» **WHAT YOU ARE ASKED TO DO**: Pick out the lines below that include the string "profound".

Saved entries:
▼

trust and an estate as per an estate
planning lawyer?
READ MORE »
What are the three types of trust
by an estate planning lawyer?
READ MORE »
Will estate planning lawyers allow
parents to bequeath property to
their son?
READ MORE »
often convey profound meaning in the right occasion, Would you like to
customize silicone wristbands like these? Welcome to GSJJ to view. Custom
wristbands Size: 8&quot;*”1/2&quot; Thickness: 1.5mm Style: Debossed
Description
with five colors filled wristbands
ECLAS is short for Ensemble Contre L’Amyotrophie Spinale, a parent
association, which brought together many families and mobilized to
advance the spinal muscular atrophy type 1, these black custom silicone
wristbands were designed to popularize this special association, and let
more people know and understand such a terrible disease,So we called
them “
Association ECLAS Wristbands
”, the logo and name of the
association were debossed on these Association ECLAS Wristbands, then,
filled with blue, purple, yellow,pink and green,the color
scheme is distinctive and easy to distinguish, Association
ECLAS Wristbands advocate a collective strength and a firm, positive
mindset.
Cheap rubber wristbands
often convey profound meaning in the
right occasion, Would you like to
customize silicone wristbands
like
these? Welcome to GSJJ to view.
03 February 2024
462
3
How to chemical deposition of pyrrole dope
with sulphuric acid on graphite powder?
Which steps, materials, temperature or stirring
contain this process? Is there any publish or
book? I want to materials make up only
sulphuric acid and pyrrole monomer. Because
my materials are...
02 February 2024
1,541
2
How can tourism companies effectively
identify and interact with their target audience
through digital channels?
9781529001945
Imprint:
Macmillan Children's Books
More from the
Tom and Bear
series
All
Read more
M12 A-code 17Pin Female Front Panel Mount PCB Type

▲

» **OUTPUT**:
often convey profound meaning in the right occasion, Would you like to
often convey profound meaning in the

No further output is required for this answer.